To be honest, never heard of grass glands.


----------



## Prairie (May 13, 2016)

Grass glands are "ubmandibular lymph nodes (the area at the back of the throat, behind the jawbone) and are simply swellings of the parotid salivary glands. It's not unusual for them to swell when a horse has been grazing and the swelling is thought to be an allergic reaction. Feeding the horse at a higher level in a dry lot or a stall will help the excess fluid drain.


----------



## Ryle (Jul 13, 2007)

Prairie is close. Submandibular lymph nodes and salivary glands are both found in the lower jaw, but they are not the same thing. Salivary glands produce saliva and are part of the digestive system, while lymph nodes are part of the lymphatic system which is part of the immune system. Horses have 4 sets of salivary glands: ones under the tongue, ones in the cheek, ones that run along the large rounded ends of the jawbone and smaller ones below each ear. The ones below each ear can become enlarged and the condition, officially known as parotiditis, is often called Grass Glands. This swelling of the parotid salivary gland is believed to be related to an allergic reaction to an inhaled irritant such as pollen, dust or mold. For a horse that is not on pasture, the reaction can still occur but it is more likely to be due to an airborne irritant inside the barn such as dust, mold, or even the type of bedding being used in the stall.


----------



## KigerQueen (Jun 16, 2013)

its a pipe stall and its just dirt. the stall is NEXT to the wall of a barn so the ventilation is not the best. im going to remove some of the rubber stall siding from part of her stall to alow more airflow.


----------



## LoriF (Apr 3, 2015)

Hmm, I've never heard of or seen grass glands before either.
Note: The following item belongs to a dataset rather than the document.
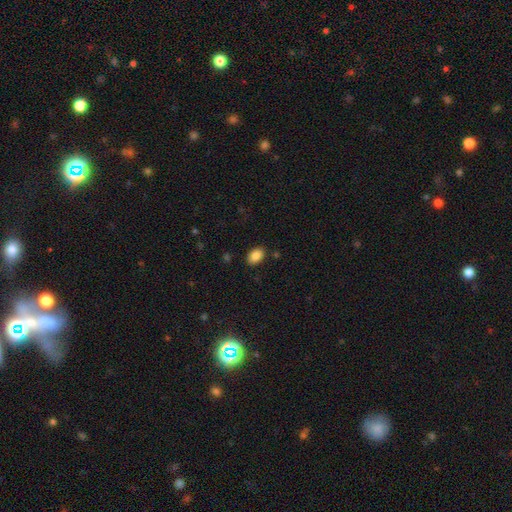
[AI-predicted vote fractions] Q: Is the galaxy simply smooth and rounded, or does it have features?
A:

At least I was never aware of it. I'll have to add that to my research list.


----------



## natisha (Jan 11, 2011)

One of mine had grass glands one year. She's also an Arabian, not that that should matter.
Vet said it was a kind of perfect storm situation. There is some kind of mold or fungus (?)that grows on grasses under certain conditions of the right (or wrong) heat & humidity level. Not all horses are bothered by it but some are, like mine. In my case it was only in the pasture that is tree lined.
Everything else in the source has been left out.